In the seventh game, he slid into Detroit third baseman Marv Owen with his spikes high, business as usual for Medwick. The triple upped the Cards’ advantage of 8–0 and moments later Medwick scored. When he returned to his post in left for the bottom of the sixth, Detroit fans added a barrage of garbage to their torrents of verbal abuse. As the debris rained onto the field, Commissioner Kenesaw Mountain Landis ordered Medwick off the field, the first player ever tossed for his own protection.
Asked about the incident afterward, Medwick said, “I can understand the fans throwing fruit and vegetables at me. What I can’t grasp is why they brought that stuff to the ballpark in the first place.”

Dean understood public relations almost as well as pitching. When riding to the ballpark with a writer, Dean claimed he was puzzled by the science of locating gas stations. “Just how did these fellas know there was gas and oil under there?” he asked.
When a reporter challenged him because he told every writer that he was born in a different place or had a different given name (Jerome, Jay, whatever), Dean replied indignantly, “Them ain’t lies, they’s scoops.”
A liner off the bat of Earl Averill struck Dean on the toe in the third
inning of the 1937 All-Star Game. Billy Herman got the rebound and threw out Averill to end the inning, and Dean retired to the clubhouse with an aching toe. A doctor examined it and said it was fractured. “Fractured, hell,” Dean moaned. “The damned thing’s broke.” The injury caused him to alter his delivery and hurt his arm. After helping the Cubs to a pennant in 1938 with an assortment of junk and hanging on for a couple more years, Dean had to retire when he was just thirty years old.

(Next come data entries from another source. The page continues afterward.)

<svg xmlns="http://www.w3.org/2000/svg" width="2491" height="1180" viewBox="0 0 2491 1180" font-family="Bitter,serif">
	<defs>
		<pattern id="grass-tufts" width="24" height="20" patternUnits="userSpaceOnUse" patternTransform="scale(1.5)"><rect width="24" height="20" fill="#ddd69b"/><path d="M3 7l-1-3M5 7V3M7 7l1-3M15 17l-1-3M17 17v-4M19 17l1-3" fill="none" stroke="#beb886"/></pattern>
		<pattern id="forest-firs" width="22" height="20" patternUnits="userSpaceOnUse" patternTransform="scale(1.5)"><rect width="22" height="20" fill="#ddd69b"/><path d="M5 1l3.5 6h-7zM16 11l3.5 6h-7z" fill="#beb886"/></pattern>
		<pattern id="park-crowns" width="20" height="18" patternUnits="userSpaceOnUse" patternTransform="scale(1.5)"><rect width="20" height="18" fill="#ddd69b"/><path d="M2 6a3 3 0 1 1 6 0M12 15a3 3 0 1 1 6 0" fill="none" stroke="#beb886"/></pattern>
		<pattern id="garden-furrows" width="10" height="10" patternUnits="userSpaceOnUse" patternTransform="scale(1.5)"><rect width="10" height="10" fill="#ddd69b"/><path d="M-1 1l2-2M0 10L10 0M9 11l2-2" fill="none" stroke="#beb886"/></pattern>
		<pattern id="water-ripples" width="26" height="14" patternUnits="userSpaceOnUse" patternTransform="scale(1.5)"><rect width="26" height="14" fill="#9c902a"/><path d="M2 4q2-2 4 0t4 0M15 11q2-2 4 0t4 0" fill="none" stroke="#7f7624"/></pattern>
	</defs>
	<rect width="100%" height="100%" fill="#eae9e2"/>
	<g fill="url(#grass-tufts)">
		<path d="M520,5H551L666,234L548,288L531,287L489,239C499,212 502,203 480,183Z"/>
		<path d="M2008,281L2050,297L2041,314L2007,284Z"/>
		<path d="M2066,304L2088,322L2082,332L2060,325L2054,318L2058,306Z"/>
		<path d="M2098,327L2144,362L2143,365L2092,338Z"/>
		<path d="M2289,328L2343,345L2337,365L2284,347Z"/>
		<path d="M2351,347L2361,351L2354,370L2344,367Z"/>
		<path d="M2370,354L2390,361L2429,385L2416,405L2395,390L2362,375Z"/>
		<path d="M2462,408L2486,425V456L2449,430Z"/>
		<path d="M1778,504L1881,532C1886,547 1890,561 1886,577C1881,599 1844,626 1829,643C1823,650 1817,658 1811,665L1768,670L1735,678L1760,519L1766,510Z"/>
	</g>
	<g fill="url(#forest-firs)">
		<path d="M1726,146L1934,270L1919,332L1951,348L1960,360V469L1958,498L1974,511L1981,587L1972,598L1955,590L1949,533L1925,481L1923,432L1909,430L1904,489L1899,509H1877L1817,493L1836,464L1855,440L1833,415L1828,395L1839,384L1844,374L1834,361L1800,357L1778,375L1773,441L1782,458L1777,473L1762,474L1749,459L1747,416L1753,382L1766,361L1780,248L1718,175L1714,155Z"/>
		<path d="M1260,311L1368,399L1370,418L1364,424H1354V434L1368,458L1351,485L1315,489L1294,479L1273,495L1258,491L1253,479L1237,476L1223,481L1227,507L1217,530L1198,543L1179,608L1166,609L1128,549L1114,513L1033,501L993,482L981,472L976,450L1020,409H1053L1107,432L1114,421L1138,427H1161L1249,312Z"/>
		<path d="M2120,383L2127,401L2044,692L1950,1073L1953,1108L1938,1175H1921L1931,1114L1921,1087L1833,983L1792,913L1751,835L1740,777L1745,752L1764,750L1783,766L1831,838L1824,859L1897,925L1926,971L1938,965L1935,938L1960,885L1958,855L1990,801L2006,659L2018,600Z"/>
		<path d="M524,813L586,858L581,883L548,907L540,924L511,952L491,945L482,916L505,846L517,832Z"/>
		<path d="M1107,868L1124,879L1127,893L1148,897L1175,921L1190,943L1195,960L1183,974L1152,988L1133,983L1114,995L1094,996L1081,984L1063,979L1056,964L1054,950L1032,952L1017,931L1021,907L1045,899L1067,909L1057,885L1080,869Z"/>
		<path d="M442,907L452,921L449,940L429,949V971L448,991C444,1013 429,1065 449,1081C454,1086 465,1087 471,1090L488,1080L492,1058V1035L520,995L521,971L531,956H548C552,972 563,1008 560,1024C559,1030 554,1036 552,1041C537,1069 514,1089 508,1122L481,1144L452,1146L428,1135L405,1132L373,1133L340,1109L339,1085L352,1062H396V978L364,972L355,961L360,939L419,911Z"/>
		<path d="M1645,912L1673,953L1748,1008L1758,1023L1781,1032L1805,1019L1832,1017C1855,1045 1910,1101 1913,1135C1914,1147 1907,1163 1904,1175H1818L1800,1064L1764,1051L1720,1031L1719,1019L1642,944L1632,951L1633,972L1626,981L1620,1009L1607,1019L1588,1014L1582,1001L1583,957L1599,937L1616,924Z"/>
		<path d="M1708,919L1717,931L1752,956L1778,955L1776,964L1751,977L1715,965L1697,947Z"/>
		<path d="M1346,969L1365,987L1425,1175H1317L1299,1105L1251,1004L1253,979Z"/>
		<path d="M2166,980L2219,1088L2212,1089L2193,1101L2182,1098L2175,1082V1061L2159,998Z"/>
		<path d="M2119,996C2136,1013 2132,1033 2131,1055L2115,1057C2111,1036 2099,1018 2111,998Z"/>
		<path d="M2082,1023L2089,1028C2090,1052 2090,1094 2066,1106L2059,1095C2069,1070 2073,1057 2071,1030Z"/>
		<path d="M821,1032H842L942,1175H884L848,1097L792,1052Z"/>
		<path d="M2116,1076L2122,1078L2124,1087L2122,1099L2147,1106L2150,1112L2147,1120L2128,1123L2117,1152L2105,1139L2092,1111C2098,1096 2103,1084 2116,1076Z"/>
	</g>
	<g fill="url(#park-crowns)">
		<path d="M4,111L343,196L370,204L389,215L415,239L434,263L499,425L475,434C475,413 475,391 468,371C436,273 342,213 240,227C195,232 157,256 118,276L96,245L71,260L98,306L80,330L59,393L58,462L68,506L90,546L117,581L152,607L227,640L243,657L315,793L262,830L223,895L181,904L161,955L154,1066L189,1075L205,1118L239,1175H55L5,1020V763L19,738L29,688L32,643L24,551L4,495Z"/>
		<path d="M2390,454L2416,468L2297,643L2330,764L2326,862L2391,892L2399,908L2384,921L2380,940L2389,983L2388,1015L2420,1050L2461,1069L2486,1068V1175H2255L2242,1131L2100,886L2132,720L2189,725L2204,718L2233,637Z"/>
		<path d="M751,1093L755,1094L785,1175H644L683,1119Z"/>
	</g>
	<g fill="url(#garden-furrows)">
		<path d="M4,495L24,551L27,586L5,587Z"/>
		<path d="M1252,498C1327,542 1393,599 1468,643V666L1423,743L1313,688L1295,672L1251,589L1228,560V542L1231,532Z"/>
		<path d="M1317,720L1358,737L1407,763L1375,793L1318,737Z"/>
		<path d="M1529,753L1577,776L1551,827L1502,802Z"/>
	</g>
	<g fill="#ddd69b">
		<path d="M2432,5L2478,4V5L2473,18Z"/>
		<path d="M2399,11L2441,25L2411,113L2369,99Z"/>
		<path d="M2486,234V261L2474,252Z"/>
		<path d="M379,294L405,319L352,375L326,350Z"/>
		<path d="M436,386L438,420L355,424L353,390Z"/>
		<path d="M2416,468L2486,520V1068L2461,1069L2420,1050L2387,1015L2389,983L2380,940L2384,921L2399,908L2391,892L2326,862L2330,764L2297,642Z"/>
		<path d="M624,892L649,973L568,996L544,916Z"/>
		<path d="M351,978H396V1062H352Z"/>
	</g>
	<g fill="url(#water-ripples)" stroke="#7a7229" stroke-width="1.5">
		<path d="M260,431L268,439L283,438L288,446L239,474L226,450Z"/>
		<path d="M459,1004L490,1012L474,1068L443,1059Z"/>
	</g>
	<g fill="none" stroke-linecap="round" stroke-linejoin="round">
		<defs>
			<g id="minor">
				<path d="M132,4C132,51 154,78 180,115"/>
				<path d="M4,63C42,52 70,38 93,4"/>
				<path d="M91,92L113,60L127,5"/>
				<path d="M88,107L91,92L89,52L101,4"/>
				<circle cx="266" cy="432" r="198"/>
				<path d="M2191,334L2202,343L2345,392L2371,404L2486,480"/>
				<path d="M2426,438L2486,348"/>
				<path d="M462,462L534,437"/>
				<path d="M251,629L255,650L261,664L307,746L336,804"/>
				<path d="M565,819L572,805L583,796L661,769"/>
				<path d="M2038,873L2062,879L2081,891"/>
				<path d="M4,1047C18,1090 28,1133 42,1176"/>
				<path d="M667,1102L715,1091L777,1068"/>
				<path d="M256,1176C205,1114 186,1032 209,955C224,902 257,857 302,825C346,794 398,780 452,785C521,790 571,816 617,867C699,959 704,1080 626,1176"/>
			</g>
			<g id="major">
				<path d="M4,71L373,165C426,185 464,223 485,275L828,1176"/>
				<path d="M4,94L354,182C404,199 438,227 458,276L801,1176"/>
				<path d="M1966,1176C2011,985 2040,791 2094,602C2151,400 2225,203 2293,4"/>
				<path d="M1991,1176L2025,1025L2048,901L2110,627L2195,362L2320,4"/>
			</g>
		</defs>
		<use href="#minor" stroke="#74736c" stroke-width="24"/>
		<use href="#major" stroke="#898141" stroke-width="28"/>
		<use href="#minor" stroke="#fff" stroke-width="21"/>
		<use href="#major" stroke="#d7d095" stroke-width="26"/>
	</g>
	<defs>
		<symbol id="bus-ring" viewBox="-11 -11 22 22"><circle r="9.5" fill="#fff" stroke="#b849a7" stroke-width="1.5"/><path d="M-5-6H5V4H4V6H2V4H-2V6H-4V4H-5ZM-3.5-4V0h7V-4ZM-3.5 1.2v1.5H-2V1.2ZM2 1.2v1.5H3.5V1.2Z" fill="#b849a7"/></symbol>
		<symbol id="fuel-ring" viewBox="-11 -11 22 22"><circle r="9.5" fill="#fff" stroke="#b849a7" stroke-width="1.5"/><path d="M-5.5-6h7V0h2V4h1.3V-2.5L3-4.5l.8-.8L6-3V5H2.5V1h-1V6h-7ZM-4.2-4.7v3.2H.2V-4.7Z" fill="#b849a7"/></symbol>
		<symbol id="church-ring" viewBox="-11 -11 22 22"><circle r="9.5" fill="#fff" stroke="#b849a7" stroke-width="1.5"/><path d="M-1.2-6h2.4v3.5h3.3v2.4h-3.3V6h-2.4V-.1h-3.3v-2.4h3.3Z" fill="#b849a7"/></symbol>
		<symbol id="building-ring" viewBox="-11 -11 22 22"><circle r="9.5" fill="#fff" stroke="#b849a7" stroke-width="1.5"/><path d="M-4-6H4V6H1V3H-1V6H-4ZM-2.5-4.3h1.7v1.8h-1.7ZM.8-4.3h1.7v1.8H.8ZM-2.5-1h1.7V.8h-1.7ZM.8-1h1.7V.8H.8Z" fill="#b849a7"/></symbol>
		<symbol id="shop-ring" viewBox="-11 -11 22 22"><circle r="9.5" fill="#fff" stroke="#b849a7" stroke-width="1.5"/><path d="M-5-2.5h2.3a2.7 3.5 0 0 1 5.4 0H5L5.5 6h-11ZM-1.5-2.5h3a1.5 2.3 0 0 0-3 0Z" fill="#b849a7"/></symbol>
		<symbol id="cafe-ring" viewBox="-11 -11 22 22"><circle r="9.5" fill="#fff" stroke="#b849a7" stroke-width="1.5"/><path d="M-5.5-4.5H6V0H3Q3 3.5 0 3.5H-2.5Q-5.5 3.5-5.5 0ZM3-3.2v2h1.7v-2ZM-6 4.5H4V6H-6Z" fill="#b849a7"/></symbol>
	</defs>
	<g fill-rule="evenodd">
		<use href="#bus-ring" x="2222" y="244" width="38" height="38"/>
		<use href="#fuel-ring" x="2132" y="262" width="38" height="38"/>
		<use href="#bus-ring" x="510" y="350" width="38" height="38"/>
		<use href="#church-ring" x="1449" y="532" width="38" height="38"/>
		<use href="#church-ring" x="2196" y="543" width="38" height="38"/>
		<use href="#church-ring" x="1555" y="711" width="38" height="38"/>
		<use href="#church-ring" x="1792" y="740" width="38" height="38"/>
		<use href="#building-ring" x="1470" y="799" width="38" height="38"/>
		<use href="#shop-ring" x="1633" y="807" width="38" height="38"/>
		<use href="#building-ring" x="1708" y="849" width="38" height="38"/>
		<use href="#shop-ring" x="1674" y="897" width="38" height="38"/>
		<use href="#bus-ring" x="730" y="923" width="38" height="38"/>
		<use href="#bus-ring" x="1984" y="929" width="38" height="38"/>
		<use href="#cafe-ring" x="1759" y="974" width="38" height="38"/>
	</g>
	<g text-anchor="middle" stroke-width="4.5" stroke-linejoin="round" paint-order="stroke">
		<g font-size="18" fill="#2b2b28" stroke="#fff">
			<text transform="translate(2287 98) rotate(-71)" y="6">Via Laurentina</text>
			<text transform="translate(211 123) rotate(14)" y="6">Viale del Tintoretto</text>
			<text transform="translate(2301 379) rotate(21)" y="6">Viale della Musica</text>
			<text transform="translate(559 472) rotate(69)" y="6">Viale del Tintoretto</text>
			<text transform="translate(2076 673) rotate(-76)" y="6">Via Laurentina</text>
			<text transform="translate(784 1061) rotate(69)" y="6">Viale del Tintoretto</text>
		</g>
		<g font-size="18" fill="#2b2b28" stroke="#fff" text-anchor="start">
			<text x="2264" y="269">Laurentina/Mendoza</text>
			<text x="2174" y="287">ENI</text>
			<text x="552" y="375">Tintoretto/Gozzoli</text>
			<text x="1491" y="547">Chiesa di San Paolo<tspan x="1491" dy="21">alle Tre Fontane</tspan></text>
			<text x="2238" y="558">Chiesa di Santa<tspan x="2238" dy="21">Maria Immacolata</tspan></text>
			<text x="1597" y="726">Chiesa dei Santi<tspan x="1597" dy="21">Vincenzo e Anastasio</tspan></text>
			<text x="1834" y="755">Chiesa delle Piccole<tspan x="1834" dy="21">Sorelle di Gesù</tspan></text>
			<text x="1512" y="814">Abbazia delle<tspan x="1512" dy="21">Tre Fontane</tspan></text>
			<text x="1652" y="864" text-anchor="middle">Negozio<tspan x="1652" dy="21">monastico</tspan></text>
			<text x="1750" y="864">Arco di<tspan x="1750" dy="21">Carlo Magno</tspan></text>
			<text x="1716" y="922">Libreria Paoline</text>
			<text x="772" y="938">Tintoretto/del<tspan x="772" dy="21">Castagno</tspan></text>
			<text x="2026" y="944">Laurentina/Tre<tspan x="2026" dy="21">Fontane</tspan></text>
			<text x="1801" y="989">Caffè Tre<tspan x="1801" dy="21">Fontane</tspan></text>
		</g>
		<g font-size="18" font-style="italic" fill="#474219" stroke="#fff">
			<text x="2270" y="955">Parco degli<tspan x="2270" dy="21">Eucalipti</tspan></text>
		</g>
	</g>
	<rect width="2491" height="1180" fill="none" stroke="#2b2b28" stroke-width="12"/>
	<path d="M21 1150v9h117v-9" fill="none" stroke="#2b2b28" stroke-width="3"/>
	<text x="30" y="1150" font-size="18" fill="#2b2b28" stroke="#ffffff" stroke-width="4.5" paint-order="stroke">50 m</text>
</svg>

Dean stayed in the game as a broadcaster, to the exasperation of English teachers. When chided for his ungrammatical calls, Dean reminded his critics, “A lot of people who don’t say ain’t ain’t eating.” When the St. Louis Board of Education circulated a petition against Dean’s butchery of the language, Dean replied, “You learn ’em English, and I’ll learn ’em baseball.” With Dean at the mike, batters strode “confidentially” to the plate, players returned to their “respectable” bases, runners “slud,” fielders “throwed,” and “empires” made the calls. He urged listeners, “Don’t fail to miss tomorrow’s game.”
While Dean was broadcasting for the 1947 St. Louis Browns, a team that lost 95 games, he didn’t sugarcoat the Browns’ ineptitude. He’d suggested on the radio that he could do better than some of the Browns’ hurlers. So club president Bill DeWitt offered Dean a chance to start for the Browns, and Dean couldn’t resist. On September 28, 1947, more than six years after his last major league action, Dean went to the hill for the Browns against the White Sox. He held the Sox scoreless through four innings, but had to retire, for good, with a pulled leg muscle, suffered when he singled.
After the game, Dean beamed, “I said I could pitch as good as most of these fellows and I can. But I’ll be doggoned if I’m ever going to try this stunt again. Talking’s my game now, and I’m just glad that the muscle I pulled wasn’t in my throat.”